Astindo: Kenaikan Pajak Hiburan Belum Berpengaruh ke Sektor Pariwisata
JAKARTA, Investortrust.id - Ketua Umum Asosiasi Travel Agent Indonesia (Astindo) yang juga Sekretaris Jenderal Gabungan Industri Pariwisata Indonesia (GIPI) Pauline Suharno memberikan tanggapan terkait kenaikan pajak hiburan dengan minimum 40%.
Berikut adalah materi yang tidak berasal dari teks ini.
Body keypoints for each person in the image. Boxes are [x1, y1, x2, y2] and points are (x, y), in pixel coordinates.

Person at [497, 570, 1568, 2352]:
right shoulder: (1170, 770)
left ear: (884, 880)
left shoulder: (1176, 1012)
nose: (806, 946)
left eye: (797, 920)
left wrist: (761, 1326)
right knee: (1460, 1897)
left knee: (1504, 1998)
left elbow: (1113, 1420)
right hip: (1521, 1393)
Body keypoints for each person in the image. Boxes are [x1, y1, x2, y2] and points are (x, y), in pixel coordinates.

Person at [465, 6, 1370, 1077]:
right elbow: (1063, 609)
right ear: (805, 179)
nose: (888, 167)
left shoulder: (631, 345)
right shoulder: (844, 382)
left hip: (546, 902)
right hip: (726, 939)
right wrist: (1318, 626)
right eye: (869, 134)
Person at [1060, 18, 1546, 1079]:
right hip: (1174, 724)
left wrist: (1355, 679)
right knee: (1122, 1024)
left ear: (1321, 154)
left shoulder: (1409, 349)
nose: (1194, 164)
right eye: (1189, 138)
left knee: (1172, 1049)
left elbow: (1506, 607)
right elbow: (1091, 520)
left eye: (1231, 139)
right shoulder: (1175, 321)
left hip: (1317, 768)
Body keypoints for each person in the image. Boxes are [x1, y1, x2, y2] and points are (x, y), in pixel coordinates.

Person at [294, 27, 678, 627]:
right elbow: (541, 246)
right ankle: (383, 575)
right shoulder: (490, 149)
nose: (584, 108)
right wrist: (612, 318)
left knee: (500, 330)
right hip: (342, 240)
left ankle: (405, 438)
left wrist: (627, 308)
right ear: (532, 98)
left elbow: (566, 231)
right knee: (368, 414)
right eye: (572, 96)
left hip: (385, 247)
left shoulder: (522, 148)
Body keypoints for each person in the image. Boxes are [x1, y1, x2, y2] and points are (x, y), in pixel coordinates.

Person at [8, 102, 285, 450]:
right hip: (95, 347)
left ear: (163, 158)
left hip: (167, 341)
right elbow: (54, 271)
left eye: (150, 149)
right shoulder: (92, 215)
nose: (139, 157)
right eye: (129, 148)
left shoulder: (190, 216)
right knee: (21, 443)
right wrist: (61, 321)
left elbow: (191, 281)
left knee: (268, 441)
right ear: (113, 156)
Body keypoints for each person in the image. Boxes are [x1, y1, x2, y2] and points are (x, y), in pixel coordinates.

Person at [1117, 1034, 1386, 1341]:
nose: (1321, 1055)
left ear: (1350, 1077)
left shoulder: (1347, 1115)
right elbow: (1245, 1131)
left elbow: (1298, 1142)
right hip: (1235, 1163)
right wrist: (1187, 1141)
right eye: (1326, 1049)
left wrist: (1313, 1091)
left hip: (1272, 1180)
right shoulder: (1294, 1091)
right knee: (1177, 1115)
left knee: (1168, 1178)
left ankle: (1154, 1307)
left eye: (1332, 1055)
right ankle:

Pauline mengatakan bahwa sektor pariwisata belum terpengaruh atas regulasi yang tertuang dalam UU Nomor 1 Tahun 2022 tentang Hubungan Keuangan antara Pemerintah Pusat dan Pemerintahan Daerah (HKPD) tersebut.
Pasalnya, menurut Pauline, aturan pajak yang baru tersebut belum diterapkan oleh pelaku usaha di sektor usaha lantaran masih berproses di Mahkamah Konstitusi (MK) untuk dilakukan uji materi atau judicial review.
Baca Juga
GIPI Pertanyakan Intensif Fiskal Pemda, Tetap Bayar Pajak Hiburan dengan Tarif Lama
“So far belum terlalu berpengaruh, karena kan sudah diajukan judicial review ke MK, dan belum diterapkan,” ucapnya saat ditemui di ICE BSD, Tangerang, Banten, Jumat (1/3/2024).
Berdasarkan surat edaran yang dikeluarkan GIPI, Pauline menjelaskan bahwa pelaku usaha di sektor pariwisata dan ekonomi kreatif diminta untuk membayarkan pajak dengan ketentuan yang lama.
“Sehingga dari GIPI ini kita sudah memberikan surat edaran kepada para pengusaha hiburan agar tidak membayar sesuai dgn ketentuan yang berlaku,” terang Pauline.
“Itu yang saat ini kami lakukan, jadi kami tunggu keputusan dari MK nanti,” tandasnya.